China’s Trade Surplus with U.S. Reaches Record High Level in September
(Photo: Creative Commons)
After setting a new record high in August, China's trade surplus with the United States hit another all-time high in September, confounding the Trump administration with its resilience to high import tariffs.
The General Administration of Customs (GAC) said China's September exports rose 14.5 percent year-on-year to $34.13 billion, exceeding the erstwhile record of $31.05 billion in August. It said the 14.5 percent spike was the fastest pace since February. The September growth compares to August's 9.8 percent.
The September record indicates Washington's tariffs on imports of Chinese products have failed to create the desired effect of narrowing America's trade gap between China. China's trade surplus with the U.S. in September was larger than its total trade surplus of $31.7 billion.
Some economists said the big picture is the Chinese exports have so far held up well in the face of Trump's trade war and decelerating global growth. The boost in China's exports is most likely due to the competitiveness boost provided by the weaker yuan or renminbi. Chinese exporters very obviously front loaded their September exports to avoid the latest U.S. tariff hike that took effect on Sept. 6.
Analysts pointed to the jump in exports of electrical machinery, which is the biggest export item from China to the U.S., as a sign exporters did accelerate shipments ahead of the Sept. 6 tariffs. Apart from electrical machinery, exports of textiles, furniture, and chips were all front-loaded in September. Iron ore imports rose to their highest level in four months with steel mills boosting production.
As for trade with all countries, China posted a surplus of $31.69 billion for September. From quarters one to three, China's surplus with its largest export markets totaled $225.8 billion compared to $196.0 billion year-on-year. Imports increased 14.3 percent in September as against a 19.9 percent improvement in August.

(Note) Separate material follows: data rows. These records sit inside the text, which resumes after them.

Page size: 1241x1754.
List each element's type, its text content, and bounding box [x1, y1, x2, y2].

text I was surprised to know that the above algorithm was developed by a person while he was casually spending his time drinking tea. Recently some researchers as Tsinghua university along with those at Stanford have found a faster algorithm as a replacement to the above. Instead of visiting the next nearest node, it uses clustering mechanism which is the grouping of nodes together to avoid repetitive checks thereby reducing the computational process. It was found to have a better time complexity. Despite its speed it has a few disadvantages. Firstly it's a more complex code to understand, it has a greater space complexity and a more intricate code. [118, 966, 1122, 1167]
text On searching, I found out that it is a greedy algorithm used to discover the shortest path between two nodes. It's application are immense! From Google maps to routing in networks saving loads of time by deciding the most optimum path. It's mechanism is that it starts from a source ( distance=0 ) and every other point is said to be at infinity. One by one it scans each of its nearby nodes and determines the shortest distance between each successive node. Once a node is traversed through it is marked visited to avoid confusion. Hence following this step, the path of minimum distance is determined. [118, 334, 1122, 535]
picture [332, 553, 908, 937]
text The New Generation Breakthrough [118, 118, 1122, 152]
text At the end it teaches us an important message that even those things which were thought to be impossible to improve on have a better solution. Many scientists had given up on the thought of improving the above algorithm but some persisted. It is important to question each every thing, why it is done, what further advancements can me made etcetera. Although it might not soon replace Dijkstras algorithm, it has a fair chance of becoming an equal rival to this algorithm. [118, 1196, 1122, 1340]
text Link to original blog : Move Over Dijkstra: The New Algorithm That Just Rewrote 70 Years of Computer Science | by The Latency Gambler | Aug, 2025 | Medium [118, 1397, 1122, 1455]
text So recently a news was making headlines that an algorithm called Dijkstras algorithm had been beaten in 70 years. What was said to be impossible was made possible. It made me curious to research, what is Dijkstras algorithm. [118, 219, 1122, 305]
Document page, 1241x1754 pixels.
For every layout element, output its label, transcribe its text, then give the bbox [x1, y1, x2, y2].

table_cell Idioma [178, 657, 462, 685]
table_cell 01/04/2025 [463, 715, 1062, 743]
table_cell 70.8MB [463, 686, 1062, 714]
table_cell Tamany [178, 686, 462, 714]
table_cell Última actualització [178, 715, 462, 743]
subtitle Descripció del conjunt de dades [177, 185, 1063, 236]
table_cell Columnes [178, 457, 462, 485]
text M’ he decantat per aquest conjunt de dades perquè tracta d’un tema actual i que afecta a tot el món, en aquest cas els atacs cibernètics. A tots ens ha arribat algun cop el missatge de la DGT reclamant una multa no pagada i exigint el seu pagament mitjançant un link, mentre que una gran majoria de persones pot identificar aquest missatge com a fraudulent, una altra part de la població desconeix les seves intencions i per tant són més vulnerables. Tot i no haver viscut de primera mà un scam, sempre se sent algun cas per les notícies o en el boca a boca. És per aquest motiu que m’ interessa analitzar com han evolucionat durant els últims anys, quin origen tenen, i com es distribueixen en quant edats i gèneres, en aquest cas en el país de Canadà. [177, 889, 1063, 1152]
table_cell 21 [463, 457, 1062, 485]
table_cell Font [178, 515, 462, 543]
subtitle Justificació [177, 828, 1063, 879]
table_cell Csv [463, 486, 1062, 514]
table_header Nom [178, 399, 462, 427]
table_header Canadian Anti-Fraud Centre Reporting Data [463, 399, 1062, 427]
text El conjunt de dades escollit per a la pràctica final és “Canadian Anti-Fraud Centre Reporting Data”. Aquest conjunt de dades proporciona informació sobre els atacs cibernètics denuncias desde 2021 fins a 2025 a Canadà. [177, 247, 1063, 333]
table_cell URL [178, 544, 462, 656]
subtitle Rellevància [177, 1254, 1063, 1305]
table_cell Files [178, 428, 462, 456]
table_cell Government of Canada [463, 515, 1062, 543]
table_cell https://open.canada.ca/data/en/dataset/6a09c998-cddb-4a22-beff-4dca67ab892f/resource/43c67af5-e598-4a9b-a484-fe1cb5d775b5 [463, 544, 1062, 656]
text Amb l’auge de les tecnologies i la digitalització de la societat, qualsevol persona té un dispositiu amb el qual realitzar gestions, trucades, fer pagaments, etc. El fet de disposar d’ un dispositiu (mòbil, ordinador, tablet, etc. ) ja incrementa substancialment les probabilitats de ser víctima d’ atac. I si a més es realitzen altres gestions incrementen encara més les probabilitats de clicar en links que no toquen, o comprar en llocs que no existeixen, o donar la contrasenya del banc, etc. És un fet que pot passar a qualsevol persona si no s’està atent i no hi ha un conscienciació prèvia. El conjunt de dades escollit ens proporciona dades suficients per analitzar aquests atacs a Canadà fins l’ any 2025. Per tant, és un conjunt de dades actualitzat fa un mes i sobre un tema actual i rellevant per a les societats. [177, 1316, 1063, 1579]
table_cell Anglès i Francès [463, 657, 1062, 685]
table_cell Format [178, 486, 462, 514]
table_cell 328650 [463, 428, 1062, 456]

There is a note of caution, however. The trade surplus growth is unlikely to be sustained by early 2019 due to the continuing slow down in global economic growth and the new U.S. tariffs of 25 percent set to take effect on Jan. 1, 2019. Growth in overall imports for September, however, reflects a moderate slowdown, a clear indication of a wide cooling in domestic demand.
Strong demand for Chinese exports was evident in Japan and Europe. Both these export destinations saw a jump in orders ahead of incoming tariffs.
The unexpected strength of China's exports surprised many economists and analysts because other economic indicators suggested the opposite should have occurred. For example, China's official purchasing managers' index reported new export orders in September fell to their lowest level since February 2016.